• **Task statement**
Render every line of the data, from the first line through the line containing "ein – wenn auch", as a JSON list of strings with one string per line, leaving out blank lines.

** Opening Data records block **

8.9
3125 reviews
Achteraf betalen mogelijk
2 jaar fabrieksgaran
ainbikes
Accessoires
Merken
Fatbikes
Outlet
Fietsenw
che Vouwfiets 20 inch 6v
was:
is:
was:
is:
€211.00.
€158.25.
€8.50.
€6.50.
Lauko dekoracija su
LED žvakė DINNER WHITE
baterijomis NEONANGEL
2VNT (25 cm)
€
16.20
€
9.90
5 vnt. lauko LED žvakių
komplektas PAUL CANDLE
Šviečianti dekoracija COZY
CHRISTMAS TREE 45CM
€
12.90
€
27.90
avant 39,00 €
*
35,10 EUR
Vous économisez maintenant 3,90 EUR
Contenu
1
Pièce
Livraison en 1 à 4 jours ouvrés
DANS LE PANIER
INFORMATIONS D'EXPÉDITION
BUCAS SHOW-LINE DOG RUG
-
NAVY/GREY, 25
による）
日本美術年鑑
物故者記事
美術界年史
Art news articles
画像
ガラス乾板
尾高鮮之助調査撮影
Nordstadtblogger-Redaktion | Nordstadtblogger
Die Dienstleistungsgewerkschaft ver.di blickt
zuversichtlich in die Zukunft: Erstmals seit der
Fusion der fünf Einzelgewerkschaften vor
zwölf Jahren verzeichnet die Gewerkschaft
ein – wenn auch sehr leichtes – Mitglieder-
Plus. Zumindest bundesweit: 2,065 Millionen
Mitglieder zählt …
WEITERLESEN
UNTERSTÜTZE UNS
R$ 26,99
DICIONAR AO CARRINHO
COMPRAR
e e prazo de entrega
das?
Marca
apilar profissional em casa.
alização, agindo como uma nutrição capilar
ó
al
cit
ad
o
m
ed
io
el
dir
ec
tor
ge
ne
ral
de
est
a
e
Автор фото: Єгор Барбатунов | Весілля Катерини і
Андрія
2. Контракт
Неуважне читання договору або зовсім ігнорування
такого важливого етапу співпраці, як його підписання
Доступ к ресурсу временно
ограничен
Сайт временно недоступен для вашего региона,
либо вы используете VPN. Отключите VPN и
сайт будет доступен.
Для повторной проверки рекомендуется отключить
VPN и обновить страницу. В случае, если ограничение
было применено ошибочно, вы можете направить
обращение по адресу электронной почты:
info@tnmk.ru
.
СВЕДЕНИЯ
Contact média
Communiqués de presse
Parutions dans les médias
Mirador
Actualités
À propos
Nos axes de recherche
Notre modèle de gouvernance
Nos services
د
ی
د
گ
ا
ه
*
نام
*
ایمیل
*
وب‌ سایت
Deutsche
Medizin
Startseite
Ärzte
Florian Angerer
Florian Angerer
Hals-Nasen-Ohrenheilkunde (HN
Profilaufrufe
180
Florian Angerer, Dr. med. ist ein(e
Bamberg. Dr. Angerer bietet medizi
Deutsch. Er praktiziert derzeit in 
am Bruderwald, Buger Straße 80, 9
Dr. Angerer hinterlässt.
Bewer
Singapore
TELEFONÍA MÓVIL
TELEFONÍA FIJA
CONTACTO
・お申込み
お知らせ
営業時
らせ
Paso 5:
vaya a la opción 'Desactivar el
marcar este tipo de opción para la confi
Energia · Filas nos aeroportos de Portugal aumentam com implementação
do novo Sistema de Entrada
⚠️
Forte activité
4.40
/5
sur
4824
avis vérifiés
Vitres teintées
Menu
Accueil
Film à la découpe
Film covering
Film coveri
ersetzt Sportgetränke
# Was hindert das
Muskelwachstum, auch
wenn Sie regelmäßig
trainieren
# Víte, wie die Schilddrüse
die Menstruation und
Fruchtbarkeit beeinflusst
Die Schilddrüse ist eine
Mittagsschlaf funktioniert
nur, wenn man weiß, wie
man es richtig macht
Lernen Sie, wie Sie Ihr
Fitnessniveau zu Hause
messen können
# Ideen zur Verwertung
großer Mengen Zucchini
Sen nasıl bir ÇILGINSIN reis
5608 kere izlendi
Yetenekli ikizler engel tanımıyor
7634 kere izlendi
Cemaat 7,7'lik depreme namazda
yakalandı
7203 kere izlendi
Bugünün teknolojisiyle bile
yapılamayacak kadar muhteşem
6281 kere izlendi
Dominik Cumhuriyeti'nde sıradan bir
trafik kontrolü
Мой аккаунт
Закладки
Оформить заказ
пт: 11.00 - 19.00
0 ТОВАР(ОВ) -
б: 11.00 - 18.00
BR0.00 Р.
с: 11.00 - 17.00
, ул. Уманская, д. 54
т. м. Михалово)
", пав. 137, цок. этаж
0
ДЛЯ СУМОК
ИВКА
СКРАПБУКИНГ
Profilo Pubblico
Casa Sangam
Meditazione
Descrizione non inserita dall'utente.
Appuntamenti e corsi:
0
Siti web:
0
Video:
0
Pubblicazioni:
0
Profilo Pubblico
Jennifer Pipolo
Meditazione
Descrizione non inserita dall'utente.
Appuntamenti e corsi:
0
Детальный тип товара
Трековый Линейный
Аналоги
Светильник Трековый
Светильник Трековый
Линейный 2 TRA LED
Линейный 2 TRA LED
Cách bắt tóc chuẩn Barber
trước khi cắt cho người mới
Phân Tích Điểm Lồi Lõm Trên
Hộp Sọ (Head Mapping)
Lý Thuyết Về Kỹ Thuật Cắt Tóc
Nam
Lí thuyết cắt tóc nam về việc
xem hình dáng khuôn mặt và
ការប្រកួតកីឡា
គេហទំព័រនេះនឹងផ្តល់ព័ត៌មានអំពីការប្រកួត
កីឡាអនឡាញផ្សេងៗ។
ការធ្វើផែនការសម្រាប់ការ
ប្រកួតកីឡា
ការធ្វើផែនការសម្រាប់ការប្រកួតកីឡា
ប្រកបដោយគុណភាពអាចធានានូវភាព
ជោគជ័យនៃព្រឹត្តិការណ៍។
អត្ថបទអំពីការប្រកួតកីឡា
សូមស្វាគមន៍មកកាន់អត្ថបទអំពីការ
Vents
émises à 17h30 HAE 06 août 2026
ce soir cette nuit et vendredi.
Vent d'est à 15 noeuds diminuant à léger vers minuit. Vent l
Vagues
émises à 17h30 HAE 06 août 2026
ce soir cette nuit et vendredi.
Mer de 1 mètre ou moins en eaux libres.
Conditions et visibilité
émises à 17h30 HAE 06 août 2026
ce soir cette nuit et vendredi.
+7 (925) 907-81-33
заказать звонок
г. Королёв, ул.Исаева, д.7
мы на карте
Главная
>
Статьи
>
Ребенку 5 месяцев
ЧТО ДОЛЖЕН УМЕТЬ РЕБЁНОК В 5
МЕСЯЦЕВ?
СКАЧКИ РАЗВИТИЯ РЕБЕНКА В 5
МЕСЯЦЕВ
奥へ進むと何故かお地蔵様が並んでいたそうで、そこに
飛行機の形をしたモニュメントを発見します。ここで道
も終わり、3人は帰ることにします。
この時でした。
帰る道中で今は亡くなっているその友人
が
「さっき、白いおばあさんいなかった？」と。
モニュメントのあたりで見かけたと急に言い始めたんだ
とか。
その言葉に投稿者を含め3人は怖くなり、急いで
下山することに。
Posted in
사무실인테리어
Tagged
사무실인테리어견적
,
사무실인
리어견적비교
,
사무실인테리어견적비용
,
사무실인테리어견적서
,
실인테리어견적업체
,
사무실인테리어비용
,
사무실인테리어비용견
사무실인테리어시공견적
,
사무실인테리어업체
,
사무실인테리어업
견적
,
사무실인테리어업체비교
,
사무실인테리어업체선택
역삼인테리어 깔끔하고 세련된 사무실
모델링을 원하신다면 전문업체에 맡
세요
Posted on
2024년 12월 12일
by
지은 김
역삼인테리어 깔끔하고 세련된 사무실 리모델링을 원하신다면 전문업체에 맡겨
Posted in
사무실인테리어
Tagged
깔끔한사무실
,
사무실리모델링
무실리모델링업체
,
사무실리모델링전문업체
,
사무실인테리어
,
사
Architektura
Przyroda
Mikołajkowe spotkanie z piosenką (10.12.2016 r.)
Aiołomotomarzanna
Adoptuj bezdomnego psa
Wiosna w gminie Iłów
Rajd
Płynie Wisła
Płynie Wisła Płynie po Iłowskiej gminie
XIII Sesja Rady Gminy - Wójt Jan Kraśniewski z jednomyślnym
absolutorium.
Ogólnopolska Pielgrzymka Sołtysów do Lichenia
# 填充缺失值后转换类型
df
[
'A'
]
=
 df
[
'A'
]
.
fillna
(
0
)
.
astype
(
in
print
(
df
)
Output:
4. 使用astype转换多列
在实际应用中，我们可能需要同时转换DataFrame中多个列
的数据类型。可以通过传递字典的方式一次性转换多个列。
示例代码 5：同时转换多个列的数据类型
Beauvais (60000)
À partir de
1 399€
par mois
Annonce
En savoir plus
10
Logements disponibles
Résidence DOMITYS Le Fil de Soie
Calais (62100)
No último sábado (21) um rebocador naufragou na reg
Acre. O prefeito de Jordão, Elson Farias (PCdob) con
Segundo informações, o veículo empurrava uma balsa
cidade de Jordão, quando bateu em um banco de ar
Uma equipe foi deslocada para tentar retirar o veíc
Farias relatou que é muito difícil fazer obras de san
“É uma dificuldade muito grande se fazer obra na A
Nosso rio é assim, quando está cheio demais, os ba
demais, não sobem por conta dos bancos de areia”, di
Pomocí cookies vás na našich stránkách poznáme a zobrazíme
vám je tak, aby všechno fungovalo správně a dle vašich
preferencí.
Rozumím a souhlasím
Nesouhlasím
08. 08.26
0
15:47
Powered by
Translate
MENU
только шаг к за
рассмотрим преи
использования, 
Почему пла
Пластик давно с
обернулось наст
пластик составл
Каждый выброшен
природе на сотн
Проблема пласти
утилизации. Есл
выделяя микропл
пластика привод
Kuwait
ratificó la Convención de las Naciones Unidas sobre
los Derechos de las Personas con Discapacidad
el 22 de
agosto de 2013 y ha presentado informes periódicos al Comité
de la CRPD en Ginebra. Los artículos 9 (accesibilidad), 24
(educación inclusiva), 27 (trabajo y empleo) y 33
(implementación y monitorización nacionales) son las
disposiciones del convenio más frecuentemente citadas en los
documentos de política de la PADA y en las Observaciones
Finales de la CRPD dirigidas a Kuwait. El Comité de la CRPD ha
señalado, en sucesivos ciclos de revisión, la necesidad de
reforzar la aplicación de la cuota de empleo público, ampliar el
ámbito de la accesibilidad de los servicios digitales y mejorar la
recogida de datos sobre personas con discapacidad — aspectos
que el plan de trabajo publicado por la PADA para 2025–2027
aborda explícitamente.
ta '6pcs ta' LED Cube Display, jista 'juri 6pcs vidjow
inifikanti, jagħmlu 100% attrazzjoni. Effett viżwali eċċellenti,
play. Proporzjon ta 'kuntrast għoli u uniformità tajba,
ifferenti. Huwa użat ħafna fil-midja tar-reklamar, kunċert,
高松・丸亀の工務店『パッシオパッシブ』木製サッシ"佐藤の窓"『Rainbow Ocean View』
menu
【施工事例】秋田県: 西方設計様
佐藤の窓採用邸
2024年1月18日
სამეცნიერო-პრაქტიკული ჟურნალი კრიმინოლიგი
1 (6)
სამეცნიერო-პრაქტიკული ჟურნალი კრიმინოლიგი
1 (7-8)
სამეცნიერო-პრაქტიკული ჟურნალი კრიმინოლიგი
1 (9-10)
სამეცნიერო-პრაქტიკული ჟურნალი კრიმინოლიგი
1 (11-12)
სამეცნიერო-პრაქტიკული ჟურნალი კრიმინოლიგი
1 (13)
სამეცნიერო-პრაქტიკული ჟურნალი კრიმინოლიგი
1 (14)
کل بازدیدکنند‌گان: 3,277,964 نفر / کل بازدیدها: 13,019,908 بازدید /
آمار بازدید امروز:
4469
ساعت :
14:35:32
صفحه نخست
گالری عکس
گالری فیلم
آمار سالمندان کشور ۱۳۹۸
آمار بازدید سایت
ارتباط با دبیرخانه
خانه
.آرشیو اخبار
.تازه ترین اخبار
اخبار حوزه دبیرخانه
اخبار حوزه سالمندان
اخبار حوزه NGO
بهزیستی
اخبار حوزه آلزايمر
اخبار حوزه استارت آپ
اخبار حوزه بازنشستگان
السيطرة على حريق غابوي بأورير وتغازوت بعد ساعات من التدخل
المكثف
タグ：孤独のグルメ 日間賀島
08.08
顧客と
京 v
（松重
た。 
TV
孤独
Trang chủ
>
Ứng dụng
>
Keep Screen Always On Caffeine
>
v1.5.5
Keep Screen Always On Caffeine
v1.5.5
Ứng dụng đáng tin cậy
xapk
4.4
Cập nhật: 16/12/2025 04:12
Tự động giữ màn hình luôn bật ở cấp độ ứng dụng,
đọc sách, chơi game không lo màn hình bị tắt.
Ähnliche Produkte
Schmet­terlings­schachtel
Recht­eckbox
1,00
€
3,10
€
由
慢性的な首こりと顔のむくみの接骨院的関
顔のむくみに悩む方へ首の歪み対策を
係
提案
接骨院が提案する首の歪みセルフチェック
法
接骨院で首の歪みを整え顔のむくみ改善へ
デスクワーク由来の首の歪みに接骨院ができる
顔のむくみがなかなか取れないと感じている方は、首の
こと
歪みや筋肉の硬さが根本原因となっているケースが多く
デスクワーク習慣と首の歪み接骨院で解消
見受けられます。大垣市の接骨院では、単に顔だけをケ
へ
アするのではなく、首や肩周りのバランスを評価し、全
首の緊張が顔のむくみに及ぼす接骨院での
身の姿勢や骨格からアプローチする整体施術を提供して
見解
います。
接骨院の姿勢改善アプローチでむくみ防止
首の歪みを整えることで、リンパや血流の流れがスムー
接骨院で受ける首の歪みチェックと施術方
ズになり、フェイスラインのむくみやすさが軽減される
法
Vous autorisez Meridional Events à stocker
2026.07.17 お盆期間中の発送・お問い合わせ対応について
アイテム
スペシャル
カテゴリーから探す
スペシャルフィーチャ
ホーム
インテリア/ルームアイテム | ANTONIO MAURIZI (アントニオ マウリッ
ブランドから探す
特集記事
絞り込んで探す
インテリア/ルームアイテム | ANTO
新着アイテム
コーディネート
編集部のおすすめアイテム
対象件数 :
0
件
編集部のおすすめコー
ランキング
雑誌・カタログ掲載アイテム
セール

** Closing Data records block **

• **Answer to this task**
[
  "8.9",
  "3125 reviews",
  "Achteraf betalen mogelijk",
  "2 jaar fabrieksgaran",
  "ainbikes",
  "Accessoires",
  "Merken",
  "Fatbikes",
  "Outlet",
  "Fietsenw",
  "che Vouwfiets 20 inch 6v",
  "was:",
  "is:",
  "was:",
  "is:",
  "€211.00.",
  "€158.25.",
  "€8.50.",
  "€6.50.",
  "Lauko dekoracija su",
  "LED žvakė DINNER WHITE",
  "baterijomis NEONANGEL",
  "2VNT (25 cm)",
  "€",
  "16.20",
  "€",
  "9.90",
  "5 vnt. lauko LED žvakių",
  "komplektas PAUL CANDLE",
  "Šviečianti dekoracija COZY",
  "CHRISTMAS TREE 45CM",
  "€",
  "12.90",
  "€",
  "27.90",
  "avant 39,00 €",
  "*",
  "35,10 EUR",
  "Vous économisez maintenant 3,90 EUR",
  "Contenu",
  "1",
  "Pièce",
  "Livraison en 1 à 4 jours ouvrés",
  "DANS LE PANIER",
  "INFORMATIONS D'EXPÉDITION",
  "BUCAS SHOW-LINE DOG RUG",
  "-",
  "NAVY/GREY, 25",
  "による）",
  "日本美術年鑑",
  "物故者記事",
  "美術界年史",
  "Art news articles",
  "画像",
  "ガラス乾板",
  "尾高鮮之助調査撮影",
  "Nordstadtblogger-Redaktion | Nordstadtblogger",
  "Die Dienstleistungsgewerkschaft ver.di blickt",
  "zuversichtlich in die Zukunft: Erstmals seit der",
  "Fusion der fünf Einzelgewerkschaften vor",
  "zwölf Jahren verzeichnet die Gewerkschaft",
  "ein – wenn auch sehr leichtes – Mitglieder-"
]